Neutrophils in Biomaterial-Guided Tissue Regeneration: Matrix Reprogramming for Angiogenesis.

Biomaterial-guided tissue regeneration uses biomaterials to stimulate and guide the body's endogenous, regenerative processes to drive functional tissue repair and regeneration. To be successful, cell migration into the biomaterials is essential, which requires angiogenesis to maintain cell viability. Neutrophils, the first cells responding to an implanted biomaterial, are now known to play an integral part in angiogenesis in multiple tissues and exhibit considerable potential for driving angiogenesis in the context of tissue regeneration. In terms of biomaterial-guided tissue regeneration, harnessing the proangiogenic potential of the neutrophil through its robust secretion of matrix metalloproteinase 9 (MMP-9) may provide a mechanism to improve biomaterial performance by initiating matrix reprogramming. This review will discuss neutrophils as matrix reprogrammers and what is currently known about their ability to create a microenvironment that is more conducive for angiogenesis and tissue regeneration through the secretion of MMP-9. It will first review a set of ground-breaking studies in tumor biology and then present an overview of what is currently known about neutrophils and MMP-9 in biomaterial vascularization. Finally, it will conclude with potential strategies and considerations to engage neutrophils in biomaterial-guided angiogenesis and tissue regeneration.
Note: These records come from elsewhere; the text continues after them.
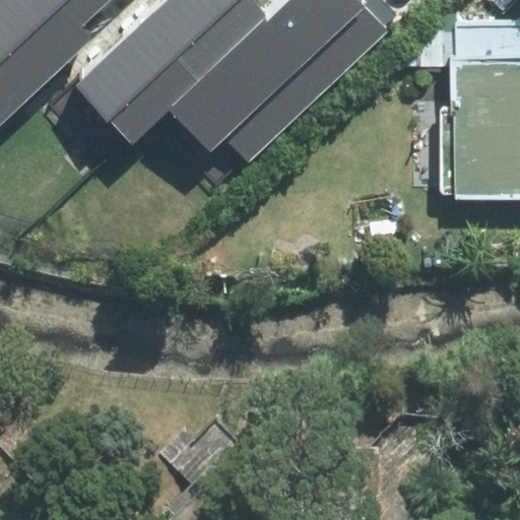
[(67,0),(0,0),(0,126),(99,36),(87,20),(67,0)]
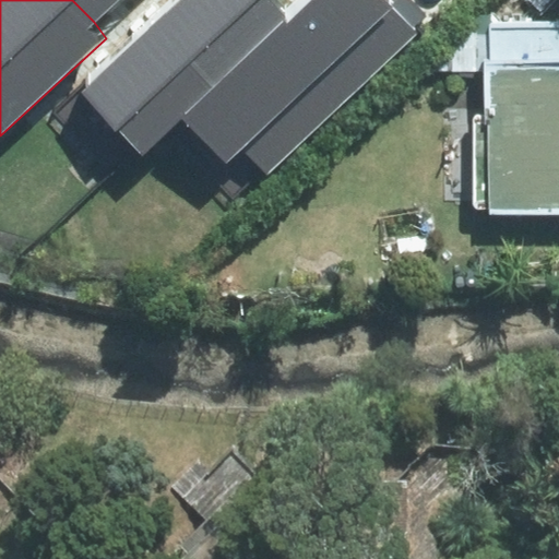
[(72,0),(94,22),(117,0),(72,0)]
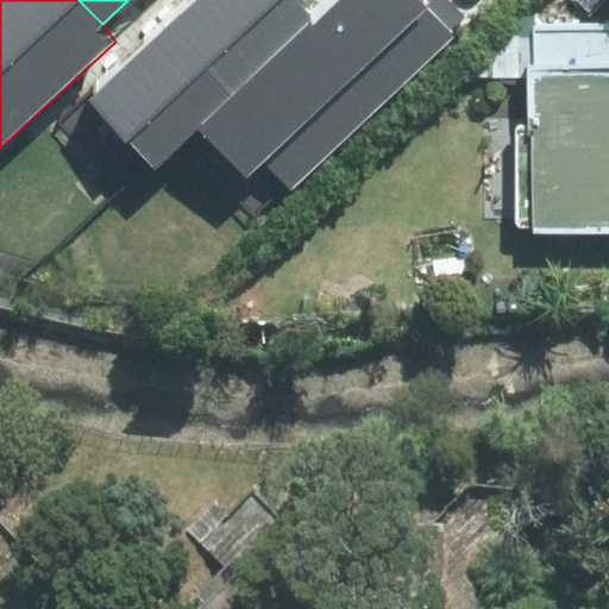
[(309,23),(288,0),(194,0),(89,99),(155,168),(199,129),(309,23)]
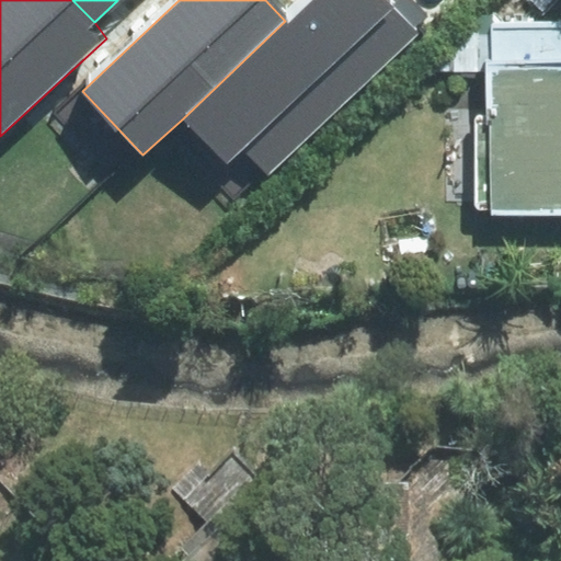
[(285,21),(183,118),(228,167),(242,152),(267,179),(420,33),(415,29),(428,16),(412,0),(386,0),(385,0),(313,0),(288,24),(285,21)]
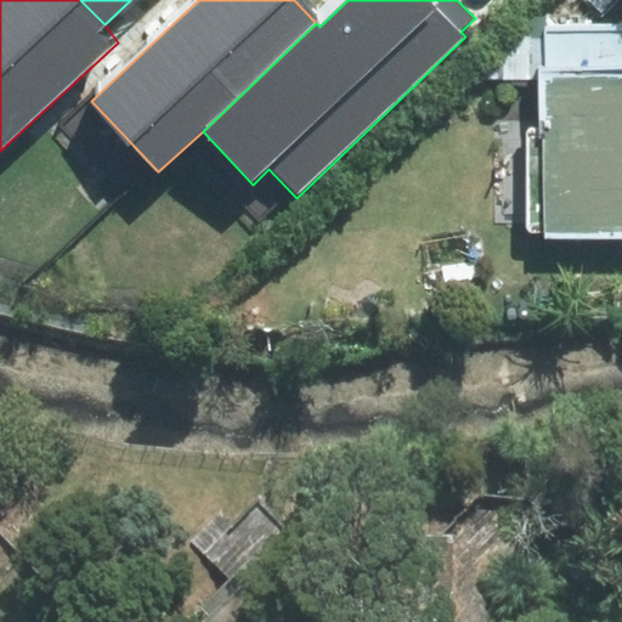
[(546,232),(546,237),(621,236),(621,26),(544,27),(544,33),(487,34),(487,80),(543,79),(543,131),(527,131),(529,232),(546,232)]
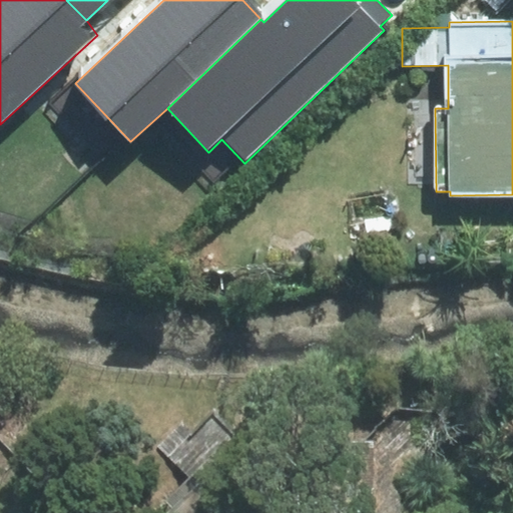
[(364,512),(259,410),(235,433),(212,411),(197,426),(188,417),(159,447),(191,478),(169,500),(178,509),(173,512),(364,512)]
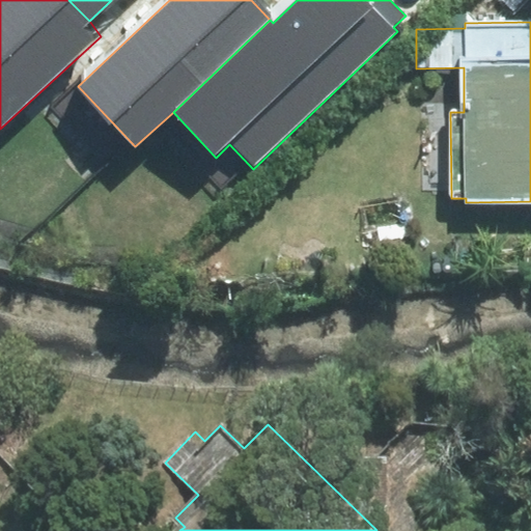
All buildings are outlined.
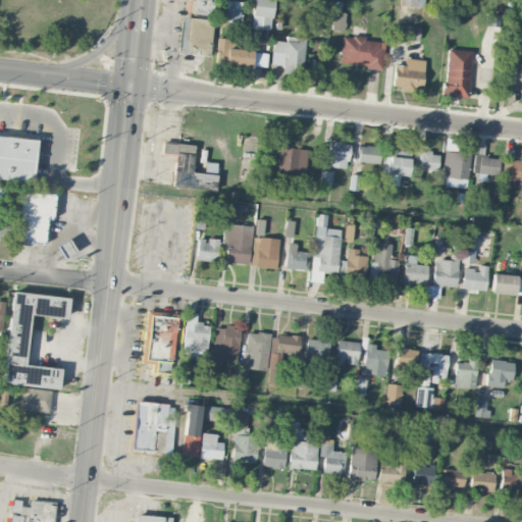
[(188,0),(188,13),(214,14),(214,0),(188,0)]
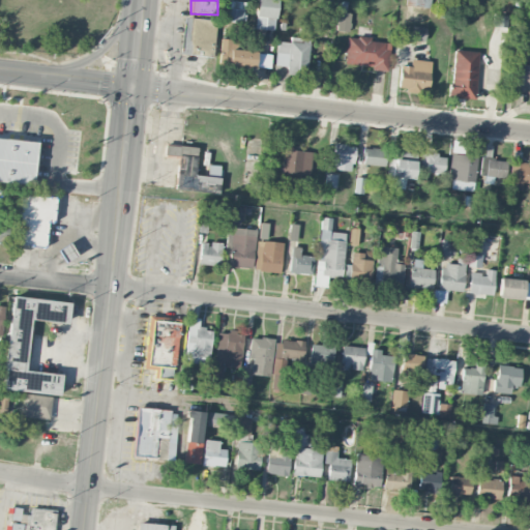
[(245,2),(230,0),(228,0),(225,21),(242,24),(245,2)]
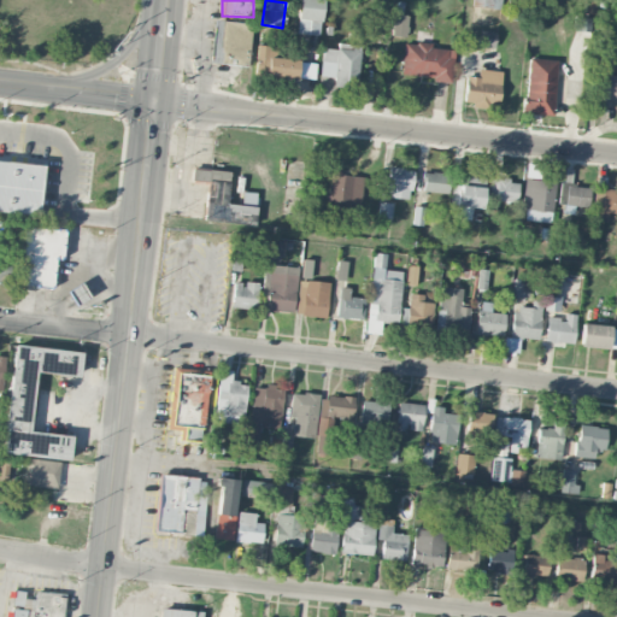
[(298,0),(298,34),(321,35),(321,0),(298,0)]
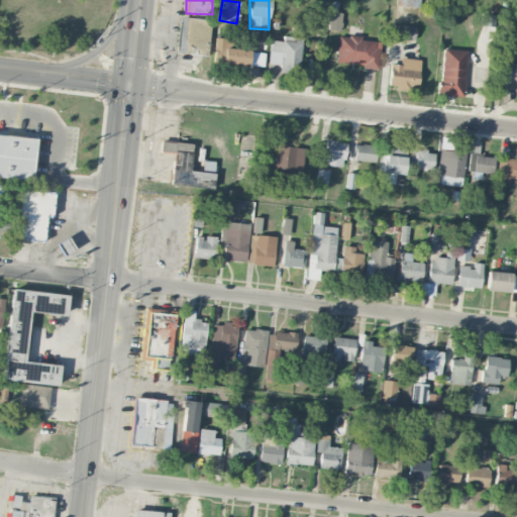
[(328,29),(340,30),(341,13),(329,12),(328,29)]
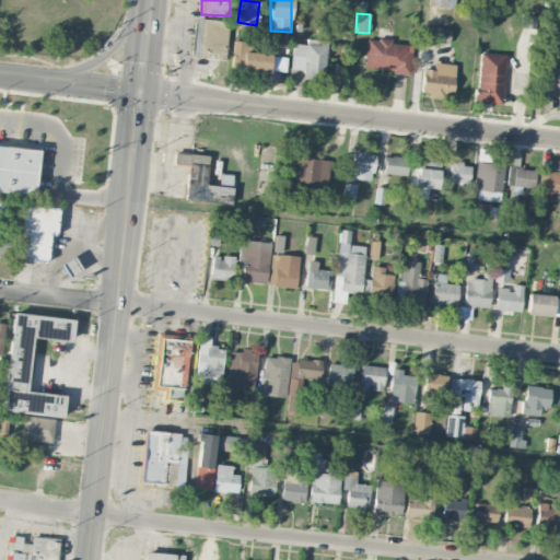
[(448,43),(450,30),(436,28),(435,42),(448,43)]
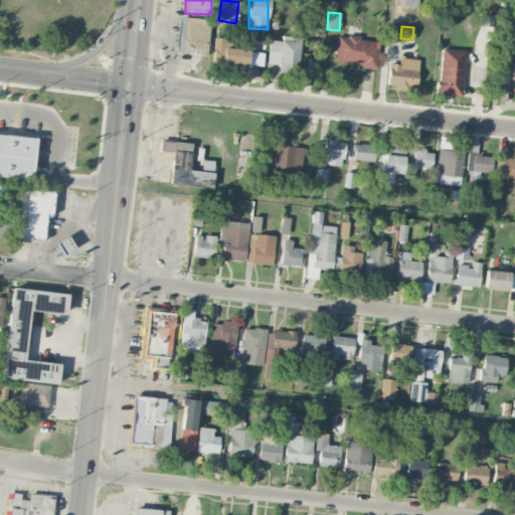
[(206,52),(206,38),(184,39),(183,29),(175,29),(176,53),(206,52)]
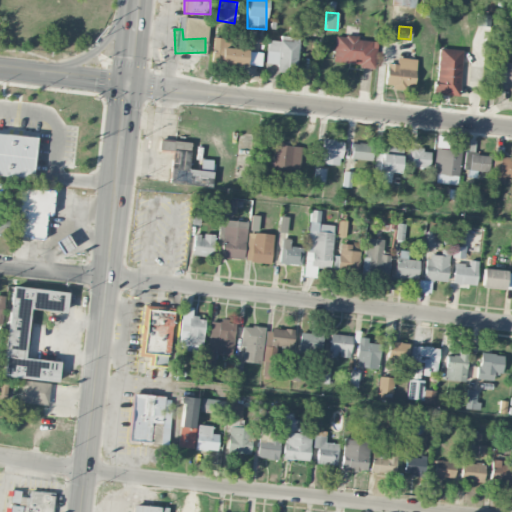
[(333,62),(372,67),(375,41),(358,39),(358,37),(336,34),(333,62)]
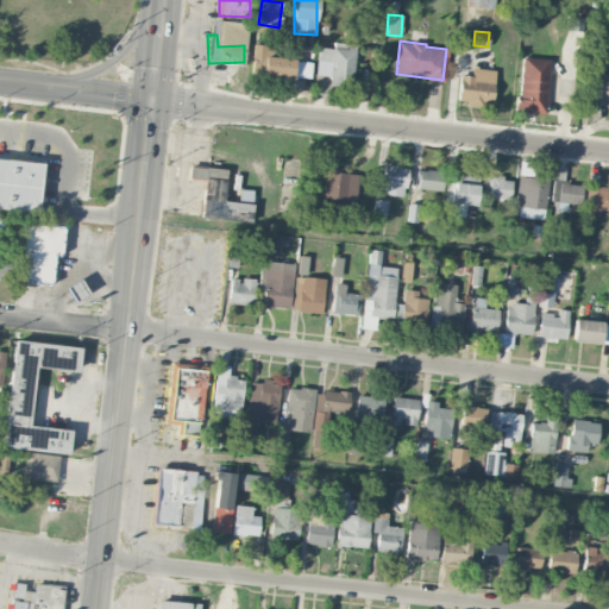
[(312,61),(276,60),(276,45),(253,44),(252,75),(311,77),(312,61)]
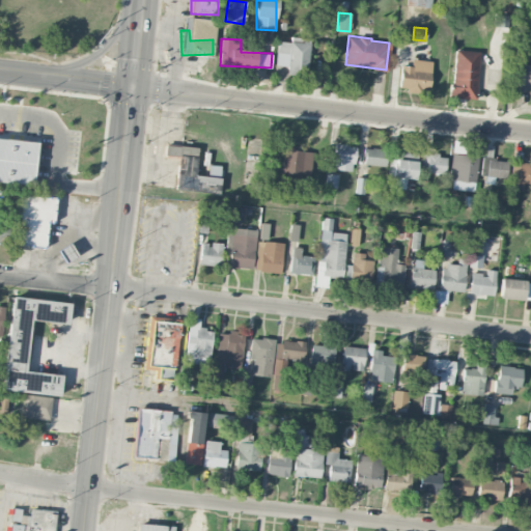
[(277,42),(276,65),(287,66),(286,74),(308,75),(309,38),(290,38),(290,42),(277,42)]
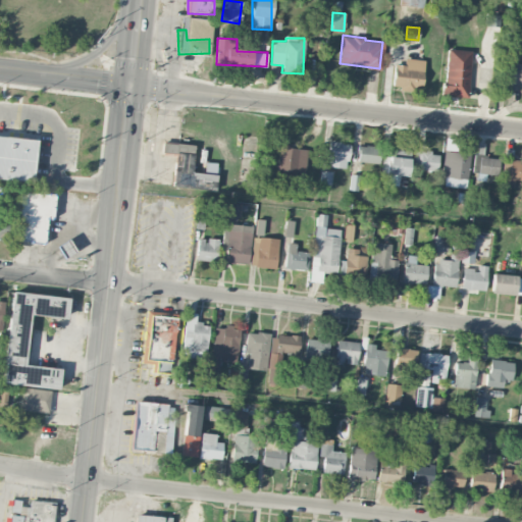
[(470,51),(446,50),(444,96),(468,97),(470,51)]
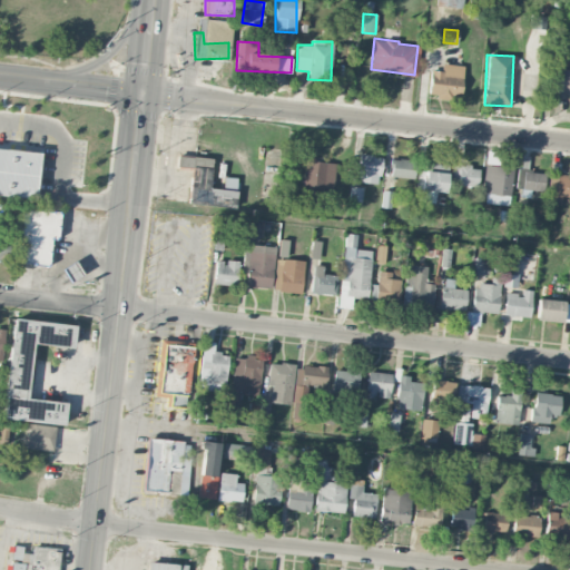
[(441,71),(430,70),(429,97),(461,99),(462,66),(441,65),(441,71)]
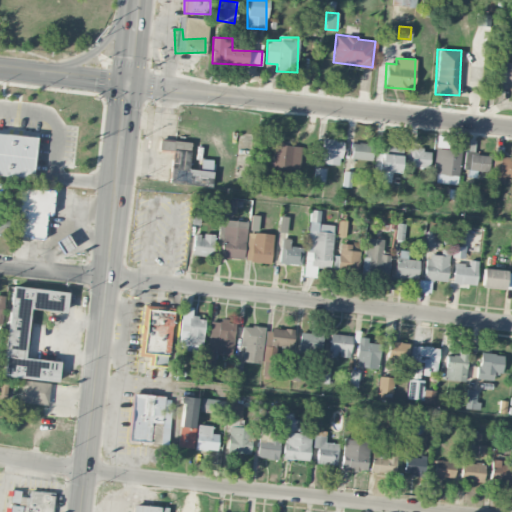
[(511,85),(511,60),(511,62),(503,62),(502,72),(498,72),(497,85),(511,85)]
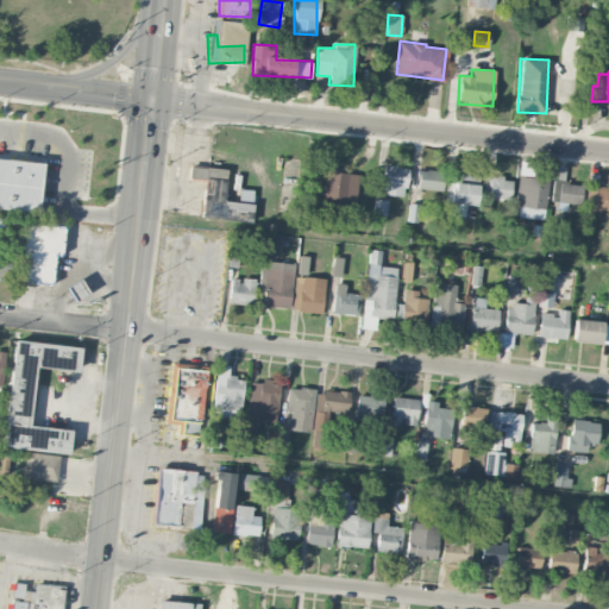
[(0,208),(37,212),(41,162),(0,158),(0,208)]
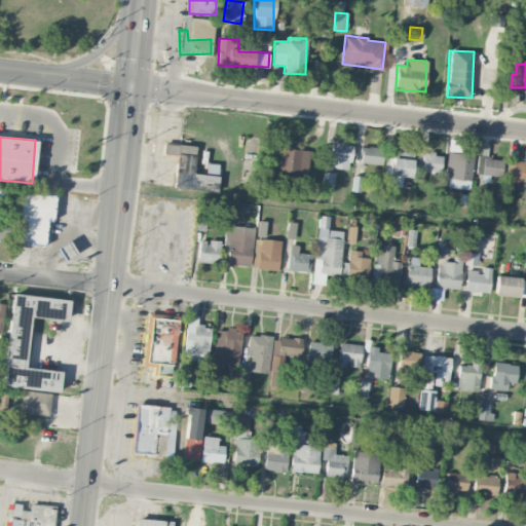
[(352,145),(332,143),(329,167),(349,170),(352,145)]
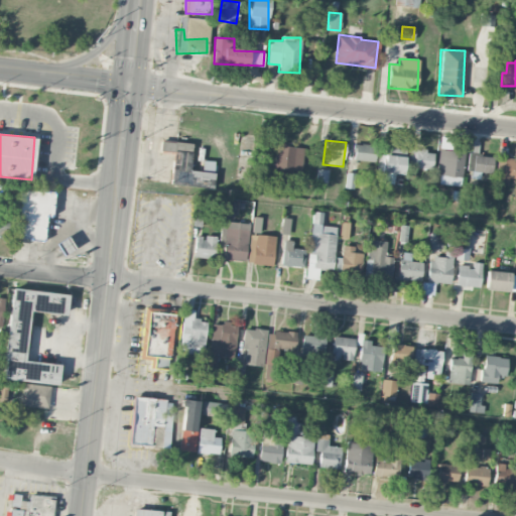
[(170,184),(212,188),(214,161),(202,160),(201,171),(189,170),(191,143),(160,141),(159,151),(172,152),(170,184)]
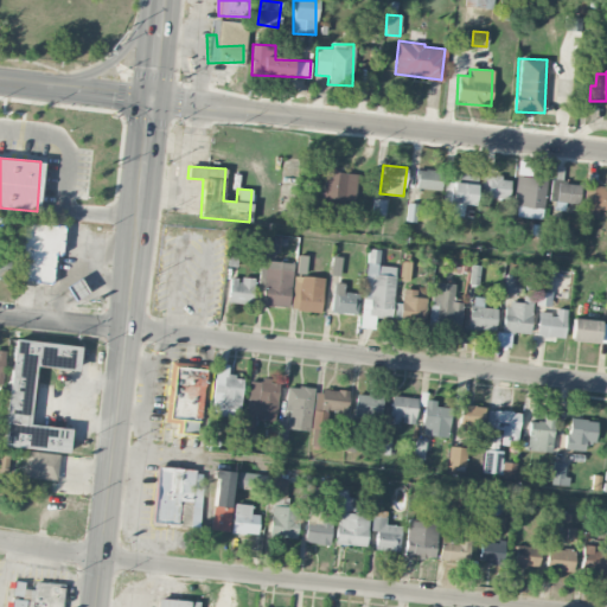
[(415,189),(440,191),(442,171),(417,168),(415,189)]
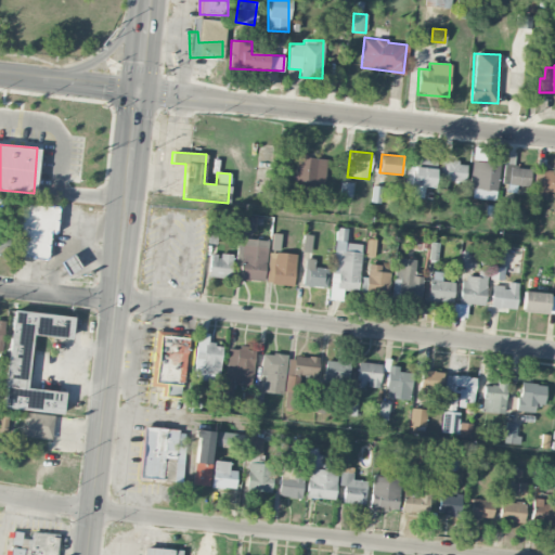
[(311,190),(311,183),(324,184),(325,158),(296,157),(295,189),(311,190)]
Impact statement This review draws attention to a highly neglected topic in tissue engineering, the role of neutrophils in biomaterial-guided tissue regeneration and angiogenesis. Moreover, it highlights their abundant secretion of matrix metalloproteinase 9 (MMP-9) for matrix reprogramming, a topic with great potential yet to be vetted in the literature. It presents strategies and considerations for designing the next generation of immunomodulatory biomaterials. While there is literature discussing the overall role of neutrophils in angiogenesis, there are a limited number of review articles focused on this highly relevant topic in the context of biomaterial integration and tissue regeneration, making this a necessary and impactful article.